UK Border Agency Immigration and Asylum Home Office
Daniel Berehulak/Getty
LIAM DEACON

The government’s efforts to crack down on illegal immigration are failing to reduce the number of people in the UK unlawfully, a report has found.

The academic study found little evidence that the enforcement activity of authorities is deterring illegal migrants from coming or encouraging them to leave the UK.

University of Oxford academics from the Centre on Migration, Policy and Society carried out hundreds of interviews for the project, titled Does Immigration Enforcement Matter?

“Our research provides little evidence suggesting that immigration enforcement brings down numbers of irregular immigrants,” their paper concludes.

One year ago, the former Home Secretary Amber Rudd admitted there could be as many as one million illegal migrants in the UK, but insisted she and the government ultimately did not know.

She was forced to step down earlier this year following the so-called “Windrush scandal” and claims the government was too harsh on illegal migrants.

Regarding the “irregular immigrants” who were spoken to, the report said: “Almost all interviewees were not deterred by tightened immigration controls or the ‘hostile environment’ approach”, implying the regime hadn’t been nearly as harsh as it was claimed by campaigners.

“Only one out of 175 people interviewed contemplated return,” it added.

One interviewee told researchers that “being illegal in the UK is still better than being legal in my own country”.

The report says illegal migrants have developed sophisticated strategies to evade detection, most noticeably the use of false documents, which are increasingly used.

“This seems to be more common than 20 years ago and implies that tighter controls provoke more criminal responses,” the report says.

Researchers continue: “Our research provides little evidence suggesting that immigration enforcement brings down numbers of irregular immigrants.

■ WHAT THE TASK REQUIRES ■
Carry on the article about the Oxford study of UK immigration enforcement, starting right after its last sentence.

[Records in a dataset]
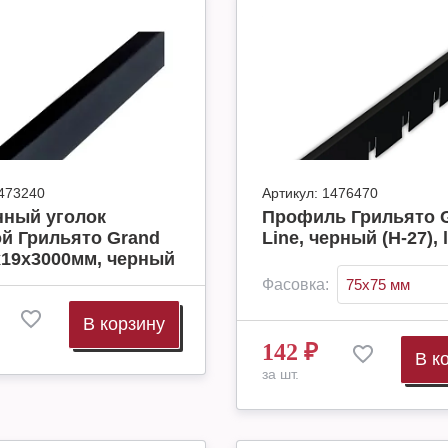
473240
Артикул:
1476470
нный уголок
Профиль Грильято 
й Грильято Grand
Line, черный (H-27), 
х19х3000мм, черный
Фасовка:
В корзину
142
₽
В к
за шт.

---

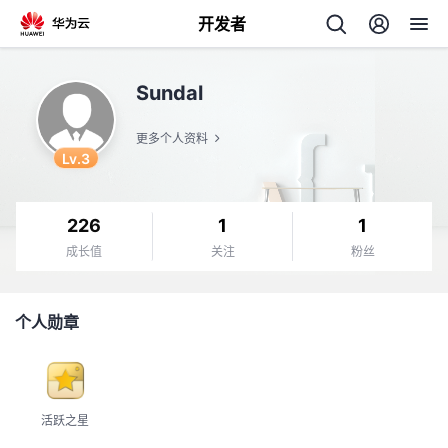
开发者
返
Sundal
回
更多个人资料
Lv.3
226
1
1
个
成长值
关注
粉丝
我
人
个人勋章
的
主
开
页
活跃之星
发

■ RESPONSE ■
“Instead, immigration enforcement seems to have (unintended) side-effects; it increases human suffering whilst offering opportunities to criminals and giving rise to criminal practices and pushes irregular immigrants further underground.”

The report criticises features of the immigration system, including bureaucracy, frequent changes in leadership, cuts and a shortage of funding, and a lack of staff.

“Immigration officers often expressed frustration with policy, law, the media, constant changes, management, employment contracts and difficult working conditions,” researchers write.

“Morale generally appeared low and staff across all ranks report some dissatisfaction,” it added.

The Home Office said: “We are committed to an immigration policy which welcomes and celebrates people here legally but which tackles illegal immigration, prevents abuse of benefits and services and removes incentives to enter and remain in the UK unlawfully.

“Since 2010, Immigration Enforcement has protected public safety by removing more than 44,500 foreign offenders who have abused our hospitality by committing crimes and has disrupted over 180 immigration crime groups since April this year.”

The government has kept its estimates of illegal immigrant numbers secret since 2005.

However, in a paper for Civitas published in June 2017, David Wood, a former Director General of Immigration Enforcement, revealed the government estimates up to 250,000 foreign nationals are supposed to leave the UK every year but fail to do so.

In April 2017, Breitbart London reported that deportations of failed asylum seekers had hit a record low.